As for the Literati, I got to listen to the unexpected musical tones of John Burnside, as well as his claim to go out on the streets at night LOOKING for a fight; I had a good listen to the great loping Gaelic utterances of Rody Gorman (who did a great tambourine jam with Jenny Reeve/Strike the Colours during soundchecks, though I was most disappointed to see he didn’t have it for the main event). I was stunned into a prolonged silence (mentally) by the intense and addictive writings of Laura Hird; enjoyed the humour and sassiness of Louise Welsh’s readings (Louise had tried unsuccessfully to be Alasdair Grey’s assistance into Holland, since he lost his passport in the taxi to the airport!!), and then there was Alan Bissett’s unashamed loveable antics, patter and biting performance, all under the influence of what must have been a big fat dooby. The Holland audience clearly fell in love with his affable charm, after he got them all to shout simultaneously ‘Hello Alan’s Mum’ so he could record it on his mobile!! What a wee pet!

I was also quite captivated by Michel Faber’s very insightful and cutting wit in his interviews, and as a splendid MC for the night. For a ‘recluse’, he’s very switched on.

Then there were the musicians.
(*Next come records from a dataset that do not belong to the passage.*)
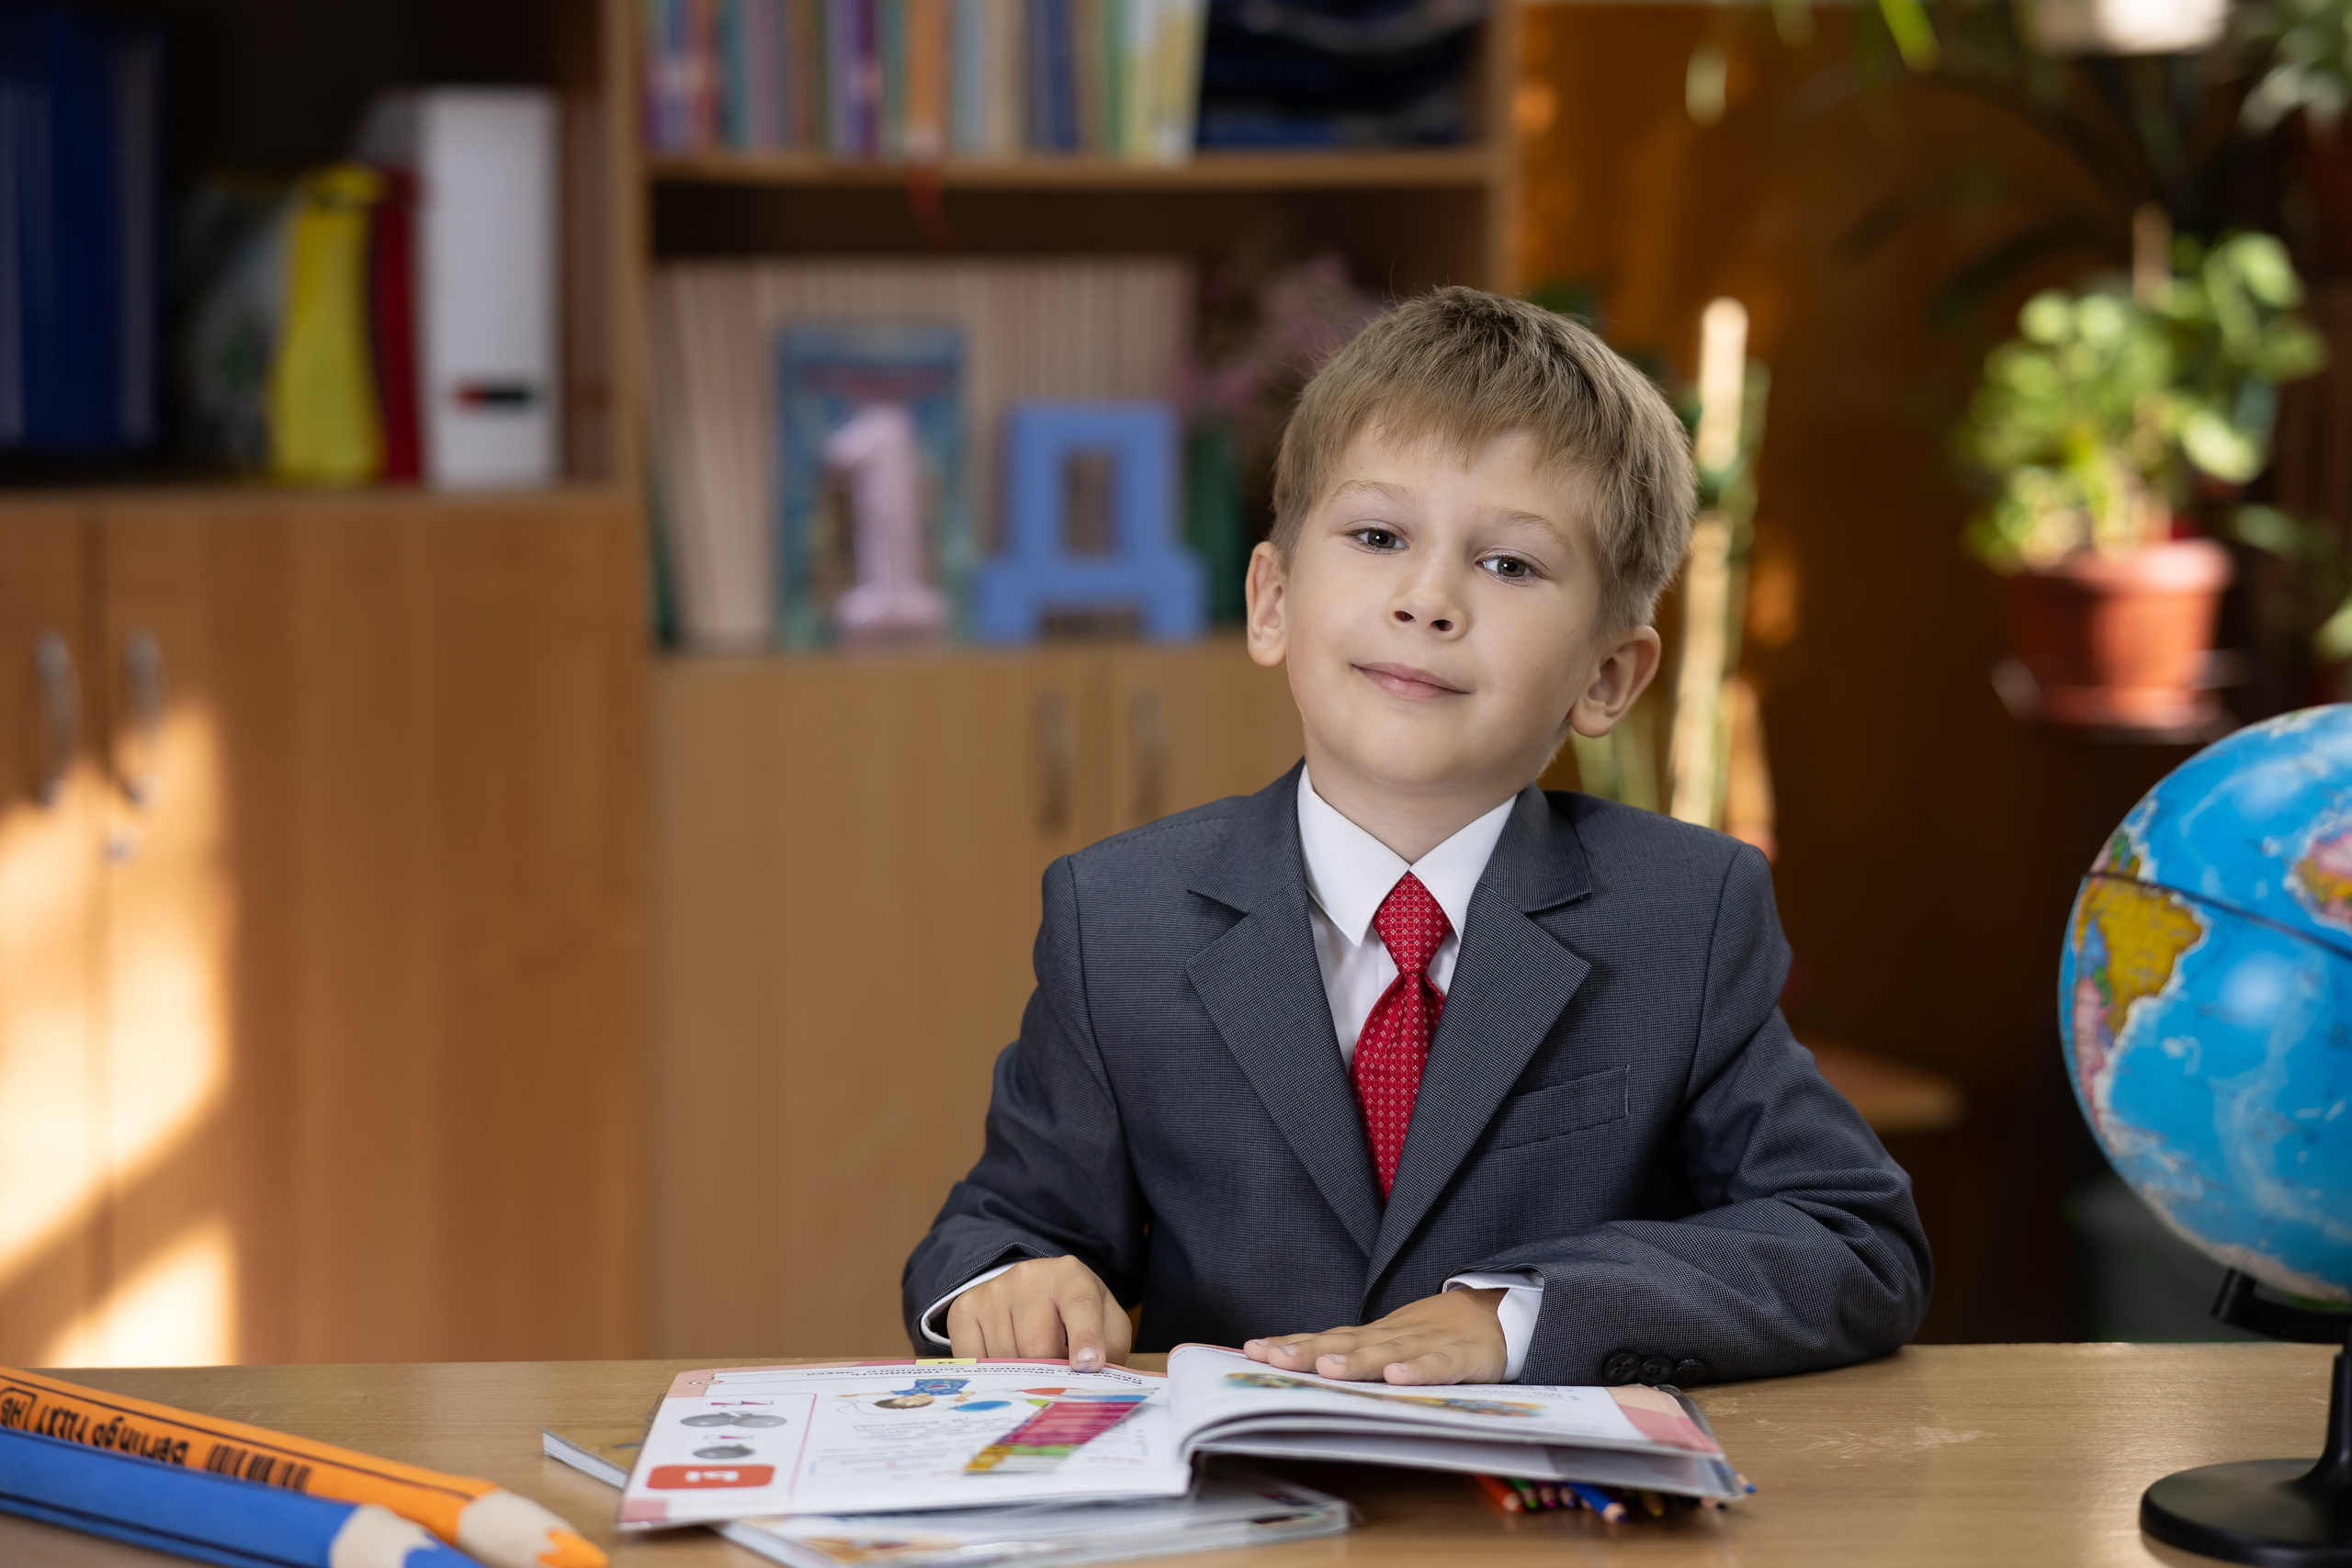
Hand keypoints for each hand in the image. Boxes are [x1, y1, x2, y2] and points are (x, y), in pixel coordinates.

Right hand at [945, 1256, 1133, 1369]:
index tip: (1087, 1366)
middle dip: (1049, 1372)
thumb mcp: (1105, 1322)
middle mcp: (1028, 1277)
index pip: (1080, 1306)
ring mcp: (993, 1291)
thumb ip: (1109, 1347)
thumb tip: (1089, 1376)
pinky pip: (974, 1359)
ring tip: (1029, 1360)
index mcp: (1071, 1276)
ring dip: (1019, 1374)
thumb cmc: (1075, 1314)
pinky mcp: (965, 1308)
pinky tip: (1003, 1360)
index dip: (1085, 1338)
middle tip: (1055, 1374)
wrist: (1032, 1290)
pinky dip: (990, 1373)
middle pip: (1038, 1346)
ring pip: (1006, 1358)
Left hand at [1242, 1289, 1507, 1384]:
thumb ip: (1357, 1355)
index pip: (1327, 1338)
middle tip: (1274, 1357)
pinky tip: (1399, 1377)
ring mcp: (1428, 1342)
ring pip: (1388, 1351)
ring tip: (1327, 1369)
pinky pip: (1439, 1364)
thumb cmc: (1439, 1334)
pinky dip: (1419, 1369)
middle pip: (1347, 1343)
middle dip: (1308, 1351)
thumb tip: (1306, 1371)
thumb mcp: (1394, 1343)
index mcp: (1376, 1337)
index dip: (1292, 1343)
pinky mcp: (1463, 1355)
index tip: (1253, 1350)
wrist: (1502, 1312)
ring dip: (1357, 1360)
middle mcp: (1394, 1336)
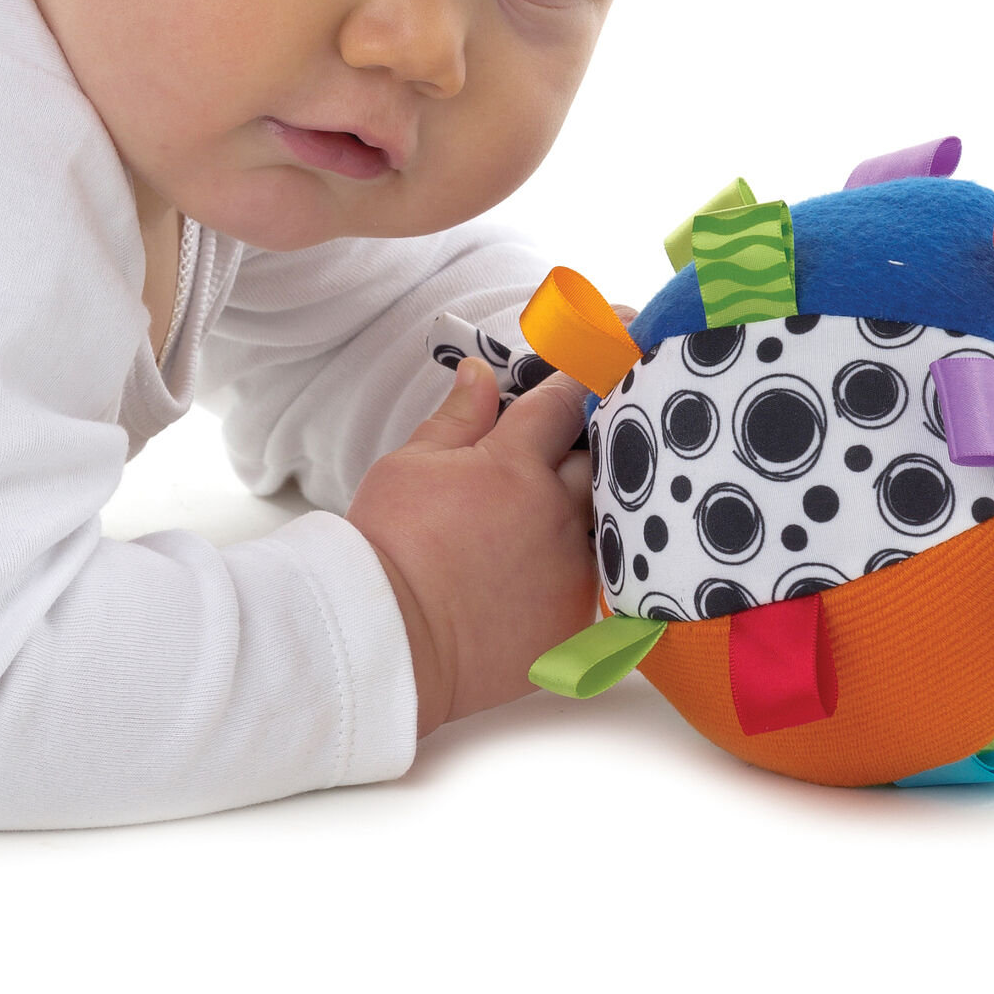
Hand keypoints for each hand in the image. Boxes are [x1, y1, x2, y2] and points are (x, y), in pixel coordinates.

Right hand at [347, 357, 596, 739]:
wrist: (391, 641)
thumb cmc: (390, 547)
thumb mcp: (411, 465)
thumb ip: (458, 418)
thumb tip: (481, 375)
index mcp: (514, 465)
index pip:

Strike the Colours /Jenny Reeve and her band of merry men headlined – Jenny is a terrific musician and a real lovely girl too. Definitely very clear about what she wants – quite an inspiration; quirky dress sense – she cut a dramatic line in her flowing black dress that made her look tres statuesque with her funny wee red leather pumps and ‘red jewel’ choker. She was great to draw, and really genuine – one of her most endearing comments to the audience was “Some people say I ruin my mystique when I talk – ‘giggle’ – as if I have any mystique!”

Stevie Jones, ‘session musician extraordinaire’, was working extra hard that night playing with Jenny, Lord Cut Glass and Malcolm Middleton. I was pleasantly surprised at Alan Woodward/aka Lord Cut Glass – very funny guy and his music has an attraction that I want to invest more time in listening to.
Malcolm – classic – he’s jokingly put a bet on that his song ‘We’re all going to die’ to be Xmas number 1 and the odds have raced from 1000 – 1 to 20 – 1 in the space of a week!!! Go figure! Check out his website and check out his diary. He’s a funny man y’know…
Anyway, back to the other night - my drawing wasn’t as evocative of him as I think it could have been. I think I’ve been put off by the beautiful, bleak, evocative and poetic drawings on his website by that damned chap David Shrigley…who’s wit also features in Lord Cut Glass’s songs…

Emma Pollock –I think, after my 4th/5th attempt at drawing her, I’m starting to get there… I keep singing ‘Adrenalin’ in my head.
Have I forgotten anyone? Hmmm, oh yes – Norman Blake – loved his rendition of a couple of songs – very nice key changes (that’s as technical as I get!). Mike Heron and his daughter Georgia did some truly lovely songs. I really like his song on the Ballads album – Song for Irena.
Right, hope I haven’t bored you too much – you don’t have to read it all in one go you know, you can come back! Although, maybe I might not be here…

1 comment:

Laura H said...

Hi Jenny,

Hope you survived the festive period and 2008 is being good to you so far. Thanks for your comments about my writing on the blog. I'd love to see the sketch you did of my (and the others) as Crossing Border. Was also wondering if you'd allow me to feature it on the homepage of the new issue of my website which I'll be launching in a couple of weeks. I'd obviously link it to your website/blog.

Give me a shout if you're going to be in Edinburgh.